Penegakan Hukum Tindak Pidana Pemilu
Thursday, 8 December 2016
SUDUT HUKUM | Acuan penyelenggaraan Pemilu yang
demokratis dapat merujuk pada standar minimal penyelenggaraan Pemilu
yang ditetapkan oleh International Institute for Democracy and
Electoral Assistance (IDEA),
yang terdiri dari:
- Penyusunan kerangka hukum Pemilu;
- Pemilihan sistem Pemilu;
- Penetapan daerah pemilihan;
- Hak untuk memilih dan dipilih;
- Badan penyelenggara Pemilu;
- Pendaftaran pemilih dan daftar pemilih;
- Akses kertas suara bagi partai politik dan kandidat;
- Kampanye Pemilu yang demokratis;
- Akses media dan kebebasan berekspresi;
- Pembiayaan dan pengeluaran;
- Pemungutan suara;
- Penghitungan dan rekapitulasi suara;
- Peranan wakil partai dan kandidat;
- Pemantau Pemilu;
- Kepatuhan terhadap hukum dan penegakkan Peraturan Pemilu.
Penegakan hukum merupakan faktor
pencegahan terhadap kecurangan dan bertujuan untuk melindungi
integritas Pemilu. Secara
teoritis, Penegakan hukum adalah proses dilakukannya upaya
untuk tegaknya atau berfungsinya normanorma hukum secara nyata sebagai
pedoman perilaku dalam lalu-lintas atau hubungan-hubungan hukum dalam
kehidupan bermasyarakat dan bernegara.
Menurut Jimly Asshiddiqie, penegakkan
hukum (law enforcement) dalam arti luas mencakup kegiatan untuk
melaksanakan dan menerapkan hukum serta melakukan tindakan hukum terhadap
setiap pelanggaran atau penyimpangan hukum yang dilakukan oleh subjek
hukum. Bahkan, dalam pengertian yang lebih luas lagi, kegiatan penegakkan
hukum mencakup pula segala aktivitas yang dimaksudkan agar hukum sebagai
perangkat kaedah normatif yang mengatur dan mengikat para subjek hukum dalam
segala aspek kehidupan bermasyarakat dan bernegara benar-benar ditaati dan
sungguh-sungguh dijalankan sebagaimana mestinya. Dalam arti sempit,
penegakkan hukum itu menyangkut kegiatan penindakan terhadap setiap
pelanggaran atau penyimpangan terhadap peraturan perundang-undangan, khususnya,
yang lebih sempit lagi melalui proses peradilan pidana yang melibatkan peran
Aparat Kepolisian, Kejaksaan, Advokat atau Pengacara, dan Badan-Badan
Peradilan.
Tindak Pidana Pemilu harus
diproses melalui Sistem Peradilan Pidana. Sistem peradilan pidana yang digariskan
oleh KUHAP merupakan sistem terpadu (Integrated Criminal Justice
System). Sistem
terpadu tersebut diletakkan di atas landasan prinsip diferensiasi
fungsional di antara aparat penegak hukum sesuai dengan tahap proses kewenangan
yang diberikan undang-undang kepada masing-masing.
###
■ Daftar Tugas:
• a. Tentukan apakah setiap pernyataan berikut sesuai dengan teks tentang penegakan hukum Pemilu, lalu jawab ya atau tidak untuk masing-masing disertai kutipan persis kata-kata teks yang menentukannya. (i) Standar minimal penyelenggaraan Pemilu yang demokratis ditetapkan oleh IDEA. (ii) Tindak Pidana Pemilu diproses di luar Sistem Peradilan Pidana. (iii) Sistem peradilan pidana yang digariskan oleh KUHAP merupakan sistem terpadu.
• b. Tuliskan kembali tanpa perubahan bagian teks tentang penegakan hukum Pemilu mulai dari "Tindak Pidana Pemilu harus" sampai dengan "undang-undang kepada masing-masing.".
• c. Menurut teks tentang penegakan hukum Pemilu, apa yang hendak dilindungi oleh penegakan hukum?
Entri-entri ini tidak ada hubungannya dengan teks tentang penegakan hukum Pemilu di atas.

(Entri tersimpan)
###
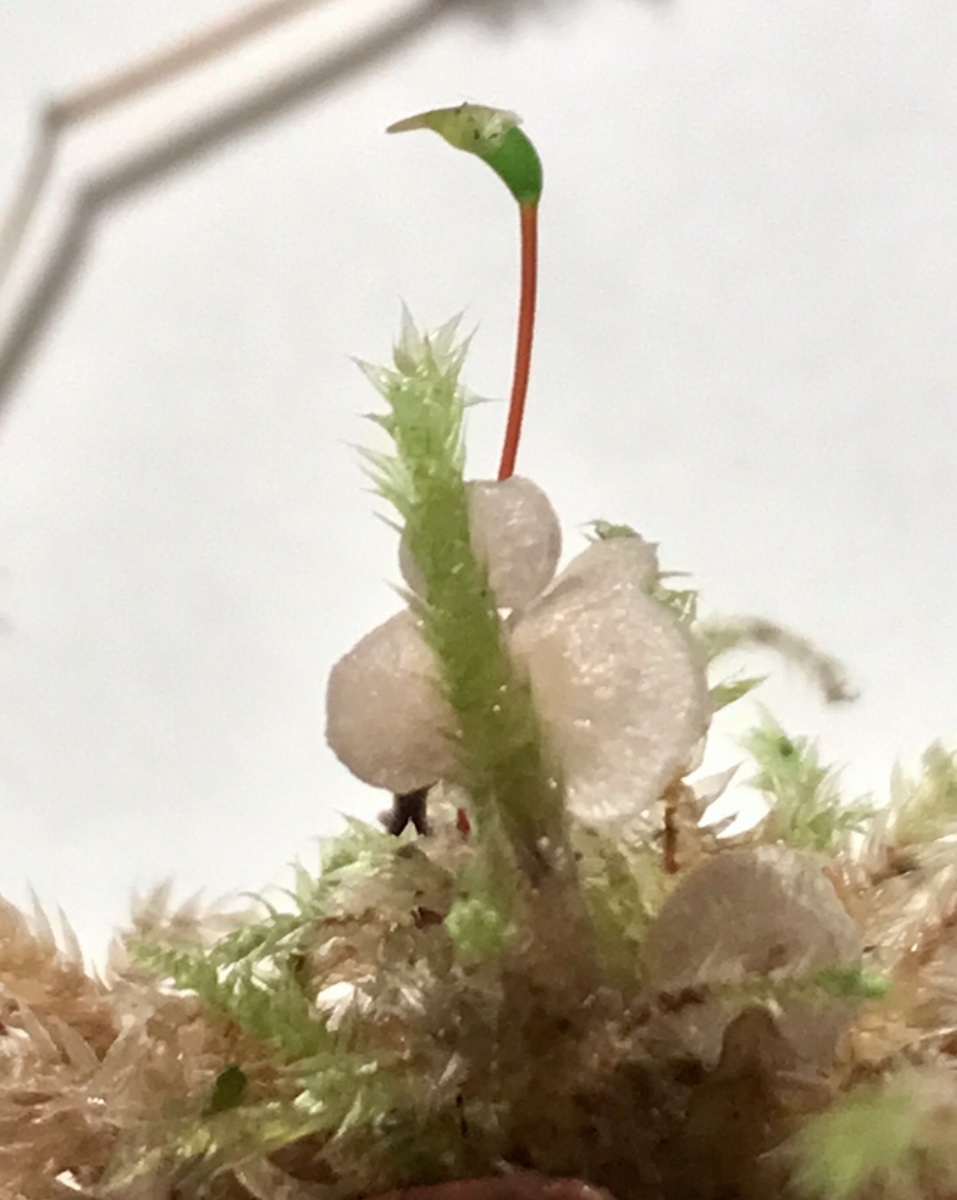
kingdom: Fungi
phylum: Basidiomycota
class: Agaricomycetes
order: Agaricales
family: Hygrophoraceae
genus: Arrhenia
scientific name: Arrhenia retiruga
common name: lille fontænehat
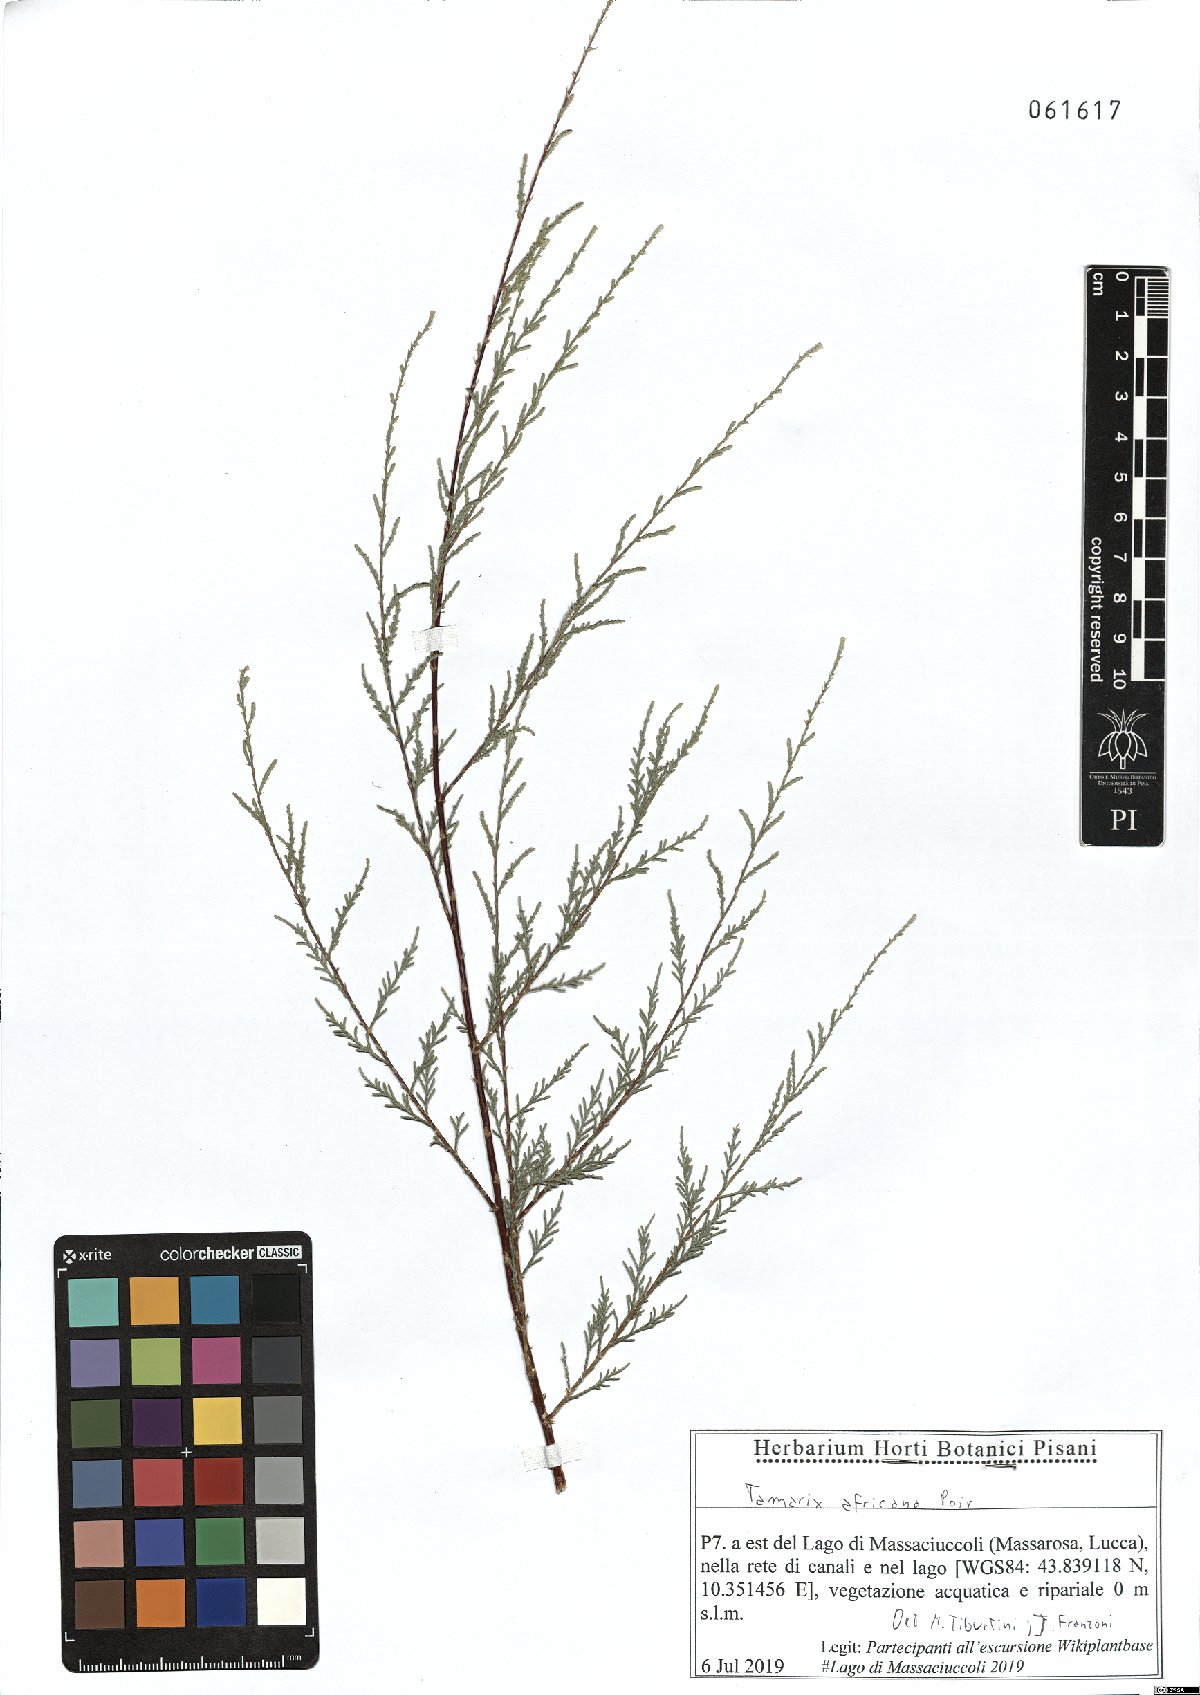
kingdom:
###
■ Jawaban per Tugas:
• a.
(i) Ya: "standar minimal penyelenggaraan Pemilu yang ditetapkan oleh International Institute for Democracy and Electoral Assistance (IDEA)".
(ii) Tidak: "Tindak Pidana Pemilu harus diproses melalui Sistem Peradilan Pidana."
(iii) Ya: "Sistem peradilan pidana yang digariskan oleh KUHAP merupakan sistem terpadu (Integrated Criminal Justice System)."

• b.
Tindak Pidana Pemilu harus
diproses melalui Sistem Peradilan Pidana. Sistem peradilan pidana yang digariskan
oleh KUHAP merupakan sistem terpadu (Integrated Criminal Justice
System). Sistem
terpadu tersebut diletakkan di atas landasan prinsip diferensiasi
fungsional di antara aparat penegak hukum sesuai dengan tahap proses kewenangan
yang diberikan undang-undang kepada masing-masing.

• c. Integritas Pemilu.